In the political corridors, the tragedy jolted the government. The prime minister and the army chief, two of Pakistan’s most powerful men, were in Peshawar and the bitterly divided politicians had all huddled together. Sensing that mere words won’t work, everyone in charge seemed wanting to prove that they were hurting too. The PM lifted the moratorium on death penalty for terrorism convicts and formed a national counter terrorism task force to devise an action plan within a week. Opposition politician Imran Khan ended his prolonged sit-in and planned anti-government protests. And the army chief flew to Kabul with the intelligence chief to shore up support from across the border as they intend to hunt down the leadership of the Pakistani Taliban believed to be based in Afghanistan. But Mulla Fazlullah’s men of the Tehreek e Taliban Pakistan seem unfazed of the building consensus against them. A TTP release glorified the attackers and they sent me pictures of dead children who they say have been killed by the Pakistani army in military operations against them in the tribal areas. For them, the slaughter of children who included some from military families, is a way to inflict pain on the enemy in revenge. “It’s been a tough news story to cover as a Journalist and as a parent” a colleague confessed to me as she took long drags of her cigarette. “I don’t think I have ever cried this much while gathering news. I cried when I spoke to the families and I cried when I spoke to my newsroom” she told me that she kept thinking of her girls who she didn’t meet as she rushed out when the news of the school attack broke. She had said goodbye to them in the morning in another city but they were also wearing a school uniform the last time she saw them.

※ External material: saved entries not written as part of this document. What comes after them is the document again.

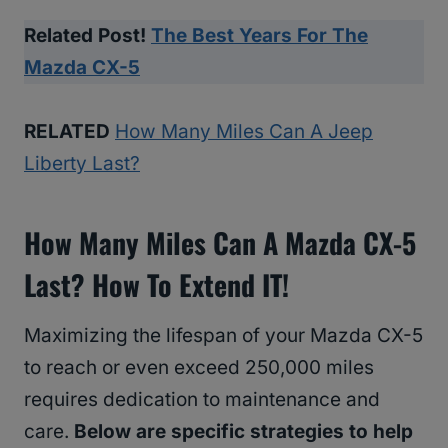
Related Post!
The Best Years For The
Mazda CX-5
RELATED
How Many Miles Can A Jeep
Liberty Last?
How Many Miles Can A Mazda CX-5
Last? How To Extend IT!
Maximizing the lifespan of your Mazda CX-5
to reach or even exceed 250,000 miles
requires dedication to maintenance and
care.
Below are specific strategies to help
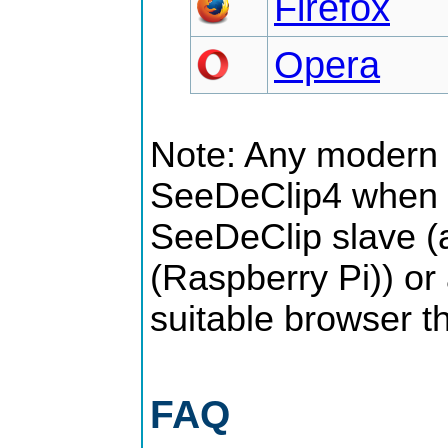
Firefox
Opera
Note: Any modern 
SeeDeClip4 when u
SeeDeClip slave (
(Raspberry Pi)) or
suitable browser t
FAQ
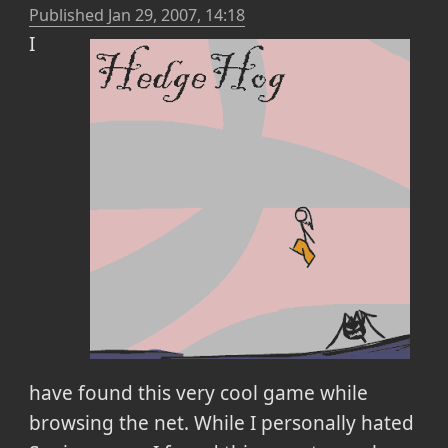
Published
Jan 29, 2007, 14:18
I
have found this very cool game while
browsing the net. While I personally hated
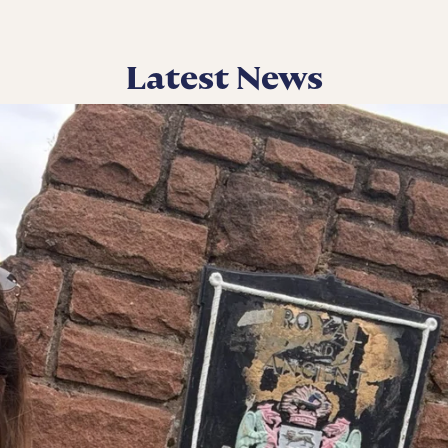
Latest News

I just spoke to a grandfather who used to wait in the lawn by the front gate reading the paper and drinking tea as his grand kids would come home and kiss him hello. They would then run to their mother who’d been waiting to hear about their day, laugh at their silliness, be angry at their mischief, yell at them for not washing their hands and tuck them in every night. He lost his teenage grandson and says it’s an irreparable loss. To him the attackers have taken away bits of Pakistan’s future.

A friend has spoken to his son in a military school in another city. The nine year old boy says he isn’t scared but he’s been thinking of the last moments of the kids who died. He asked his dad would they have seen their dreams flash in front of their eyes and pop like balloons? Would they have been thinking of their ambitions? What if they fought with their mom and dad that day? How would they apologize? I asked him will he pull him out of the school and he says no.

As I board the plane to leave a resilient city, I’m reading this poetry in the local paper

Wash my bag mama – author unknown

Please don’t be cross- my bag’s got stains of blood All my books are red They’re lost and have become pictures of the past What happened to me how I long to tell you I travelled from your lap To a sea of knowledge in my school Explosions replaced the ringing of the bell Bullets were raining down from all directions That short moment of agony became so long In the chaos I saw that man A savage beast carrying a gun The messenger of hate in the cloak of religion He declared war as he entered our room of unarmed boys Waved his gun and lined all of us up And painted the walls with our blood Be proud of me mama I took the bullet in the head Did not waver did not falter did not fear

Please don’t be cross

The forehead you used to kiss goodbye

Has a hole and is covered in blood

I remember your words when I left in the morning Don’t forget to finish you lunch son Little did you know it was my last breakfast My creator chose my time was up Now I’m with my friends and eat with them Please don’t worry for me Please don’t forget me Please don’t be cross – my bag’s got stains of blood

I just called Waqar Amin. His brother Mian Amir Ali who was shot in the waist has underwent more surgery and his brother¬† Mian Ishaq Amir who was shot in the head just moved his body today – he’s not in a comma anymore. Waqar asked me to pray for their recovery.